Go to the line containing "output logic f" in the records below. Repeat it and the lines after it exactly, all the way to the end.
── Given information ──
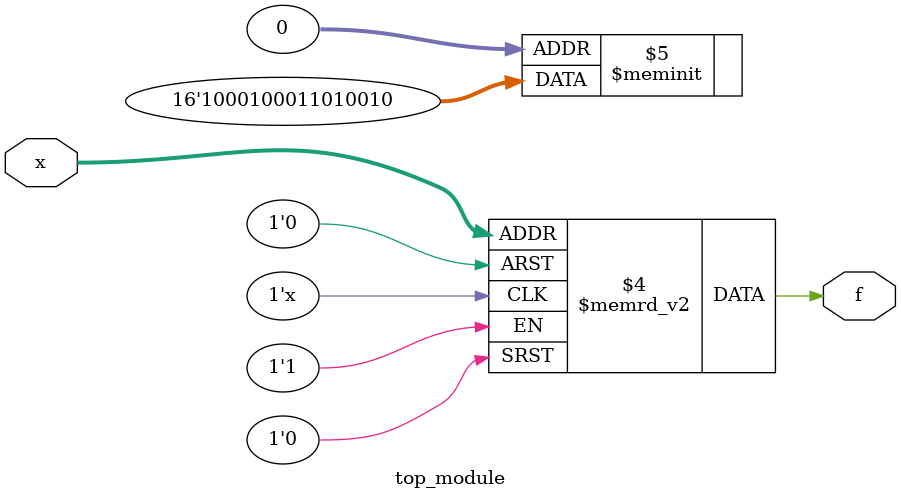
<source format=sv>
module top_module (
	input [4:1] x,
	output logic f
);

always_comb begin
	case (x)
		4'b0001: f = 1;
		4'b0010: f = 0;
		4'b0011: f = 0;
		4'b0100: f = 1;
		4'b0101: f = 0;
		4'b0110: f = 1;
		4'b0111: f = 1;
		4'b1000: f = 0;
		4'b1001: f = 0;
		4'b1010: f = 0;
		4'b1011: f = 1;
		4'b1100: f = 0;
		4'b1101: f = 0;
		4'b1110: f = 0;
		4'b1111: f = 1;
		default: f = 0;
	endcase
end

endmodule

</source>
───
Task output >>
	output logic f
);

always_comb begin
	case (x)
		4'b0001: f = 1;
		4'b0010: f = 0;
		4'b0011: f = 0;
		4'b0100: f = 1;
		4'b0101: f = 0;
		4'b0110: f = 1;
		4'b0111: f = 1;
		4'b1000: f = 0;
		4'b1001: f = 0;
		4'b1010: f = 0;
		4'b1011: f = 1;
		4'b1100: f = 0;
		4'b1101: f = 0;
		4'b1110: f = 0;
		4'b1111: f = 1;
		default: f = 0;
	endcase
end

endmodule

</source>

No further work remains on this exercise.